REQUIRED WORK. Would you give the listing again exactly, without its images?

DATA EXCERPTS.
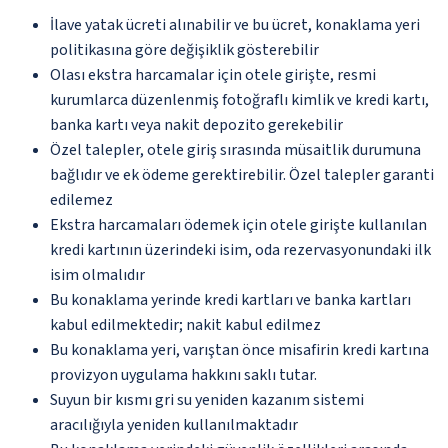
İlave yatak ücreti alınabilir ve bu ücret, konaklama yeri
politikasına göre değişiklik gösterebilir
Olası ekstra harcamalar için otele girişte, resmi
kurumlarca düzenlenmiş fotoğraflı kimlik ve kredi kartı,
banka kartı veya nakit depozito gerekebilir
Özel talepler, otele giriş sırasında müsaitlik durumuna
bağlıdır ve ek ödeme gerektirebilir. Özel talepler garanti
edilemez
Ekstra harcamaları ödemek için otele girişte kullanılan
kredi kartının üzerindeki isim, oda rezervasyonundaki ilk
isim olmalıdır
Bu konaklama yerinde kredi kartları ve banka kartları
kabul edilmektedir; nakit kabul edilmez
Bu konaklama yeri, varıştan önce misafirin kredi kartına
provizyon uygulama hakkını saklı tutar.
Suyun bir kısmı gri su yeniden kazanım sistemi
aracılığıyla yeniden kullanılmaktadır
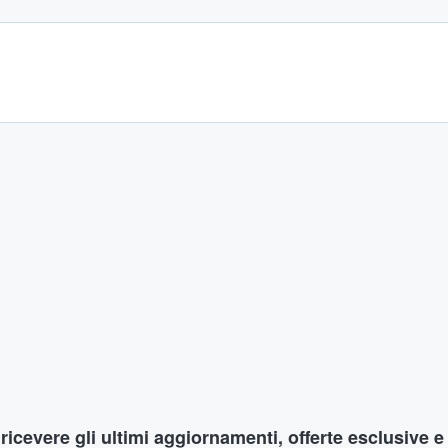
r ricevere gli ultimi aggiornamenti, offerte esclusive e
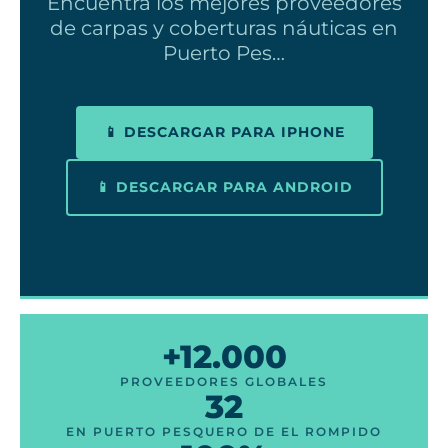
Encuentra los mejores proveedores
de carpas y coberturas náuticas en
Puerto Pes…
📱 DESCARGAR PARA IPHONE
📱 DESCARGAR PARA ANDROID
+12.000
PROVEEDORES GLOBALES
32
EN PUERTO PESQUERO DE EL ROMPIDO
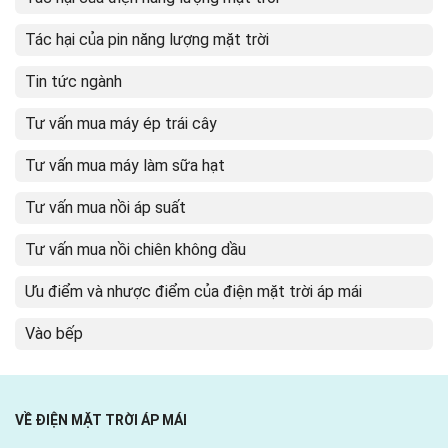
Tác hại của pin năng lượng mặt trời
Tin tức ngành
Tư vấn mua máy ép trái cây
Tư vấn mua máy làm sữa hạt
Tư vấn mua nồi áp suất
Tư vấn mua nồi chiên không dầu
Ưu điểm và nhược điểm của điện mặt trời áp mái
Vào bếp
VỀ ĐIỆN MẶT TRỜI ÁP MÁI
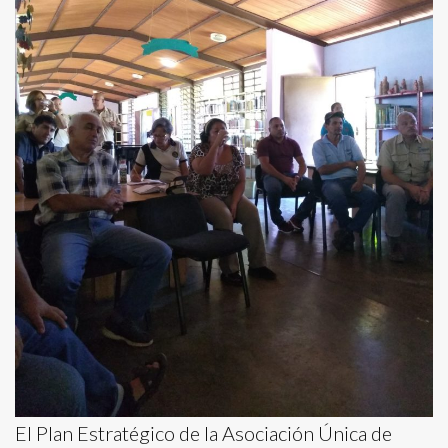
El Plan Estratégico de la Asociación Única de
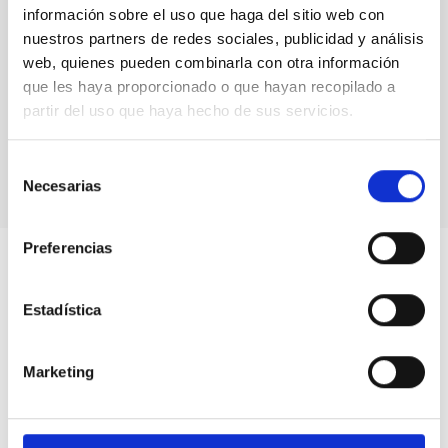
información sobre el uso que haga del sitio web con
nuestros partners de redes sociales, publicidad y análisis
web, quienes pueden combinarla con otra información
que les haya proporcionado o que hayan recopilado a
partir del uso que haya hecho de sus servicios.
Fernando Clavijo en IACTEC
Selección
Necesarias
de
consentimiento
Preferencias
Estadística
Marketing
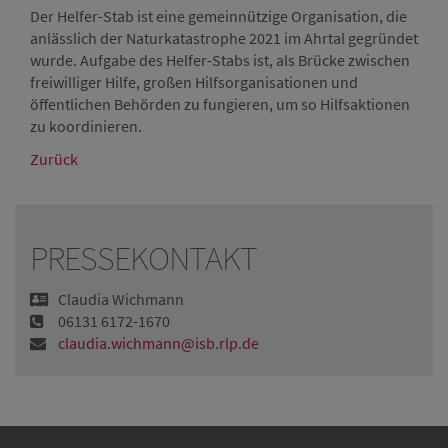
Der Helfer-Stab ist eine gemeinnützige Organisation, die
anlässlich der Naturkatastrophe 2021 im Ahrtal gegründet
wurde. Aufgabe des Helfer-Stabs ist, als Brücke zwischen
freiwilliger Hilfe, großen Hilfsorganisationen und
öffentlichen Behörden zu fungieren, um so Hilfsaktionen
zu koordinieren.
Zurück
PRESSEKONTAKT
Claudia Wichmann
06131 6172-1670
claudia.wichmann@isb.rlp.de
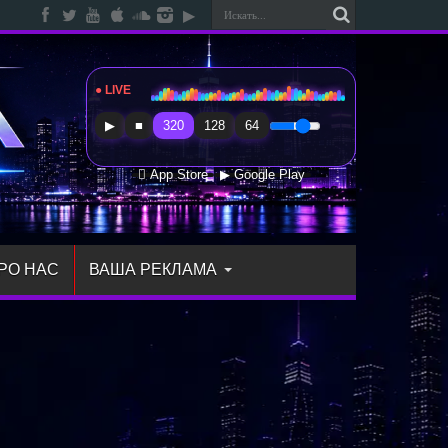
● LIVE
Radio Sfera Music
▶
■
320
128
64
 App Store
▶ Google Play
РО НАС
ВАША РЕКЛАМА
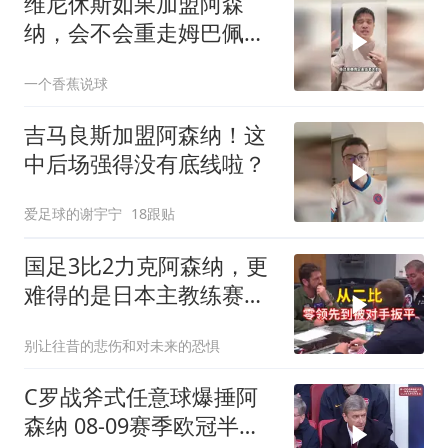
维尼休斯如果加盟阿森
纳，会不会重走姆巴佩的
路？
一个香蕉说球
吉马良斯加盟阿森纳！这
中后场强得没有底线啦？
爱足球的谢宇宁
18跟贴
国足3比2力克阿森纳，更
难得的是日本主教练赛后
的境界
别让往昔的悲伤和对未来的恐惧
C罗战斧式任意球爆捶阿
森纳 08-09赛季欧冠半决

RESPONSE TO THE TASK.
İlave yatak ücreti alınabilir ve bu ücret, konaklama yeri
politikasına göre değişiklik gösterebilir
Olası ekstra harcamalar için otele girişte, resmi
kurumlarca düzenlenmiş fotoğraflı kimlik ve kredi kartı,
banka kartı veya nakit depozito gerekebilir
Özel talepler, otele giriş sırasında müsaitlik durumuna
bağlıdır ve ek ödeme gerektirebilir. Özel talepler garanti
edilemez
Ekstra harcamaları ödemek için otele girişte kullanılan
kredi kartının üzerindeki isim, oda rezervasyonundaki ilk
isim olmalıdır
Bu konaklama yerinde kredi kartları ve banka kartları
kabul edilmektedir; nakit kabul edilmez
Bu konaklama yeri, varıştan önce misafirin kredi kartına
provizyon uygulama hakkını saklı tutar.
Suyun bir kısmı gri su yeniden kazanım sistemi
aracılığıyla yeniden kullanılmaktadır
r ricevere gli ultimi aggiornamenti, offerte esclusive e
Encuentra los mejores proveedores
de carpas y coberturas náuticas en
Puerto Pes…
📱 DESCARGAR PARA IPHONE
📱 DESCARGAR PARA ANDROID
+12.000
PROVEEDORES GLOBALES
32
EN PUERTO PESQUERO DE EL ROMPIDO
Tác hại của pin năng lượng mặt trời
Tin tức ngành
Tư vấn mua máy ép trái cây
Tư vấn mua máy làm sữa hạt
Tư vấn mua nồi áp suất
Tư vấn mua nồi chiên không dầu
Ưu điểm và nhược điểm của điện mặt trời áp mái
Vào bếp
VỀ ĐIỆN MẶT TRỜI ÁP MÁI
El Plan Estratégico de la Asociación Única de
información sobre el uso que haga del sitio web con
nuestros partners de redes sociales, publicidad y análisis
web, quienes pueden combinarla con otra información
que les haya proporcionado o que hayan recopilado a
partir del uso que haya hecho de sus servicios.
Fernando Clavijo en IACTEC
Selección
Necesarias
de
consentimiento
Preferencias
Estadística
Marketing
Der Helfer-Stab ist eine gemeinnützige Organisation, die
anlässlich der Naturkatastrophe 2021 im Ahrtal gegründet
wurde. Aufgabe des Helfer-Stabs ist, als Brücke zwischen
freiwilliger Hilfe, großen Hilfsorganisationen und
öffentlichen Behörden zu fungieren, um so Hilfsaktionen
zu koordinieren.
Zurück
PRESSEKONTAKT
Claudia Wichmann
06131 6172-1670
claudia.wichmann@isb.rlp.de
● LIVE
Radio Sfera Music
▶
■
320
128
64
 App Store
▶ Google Play
РО НАС
ВАША РЕКЛАМА
维尼休斯如果加盟阿森
纳，会不会重走姆巴佩的
路？
一个香蕉说球
吉马良斯加盟阿森纳！这
中后场强得没有底线啦？
爱足球的谢宇宁
18跟贴
国足3比2力克阿森纳，更
难得的是日本主教练赛后
的境界
别让往昔的悲伤和对未来的恐惧
C罗战斧式任意球爆捶阿
森纳 08-09赛季欧冠半决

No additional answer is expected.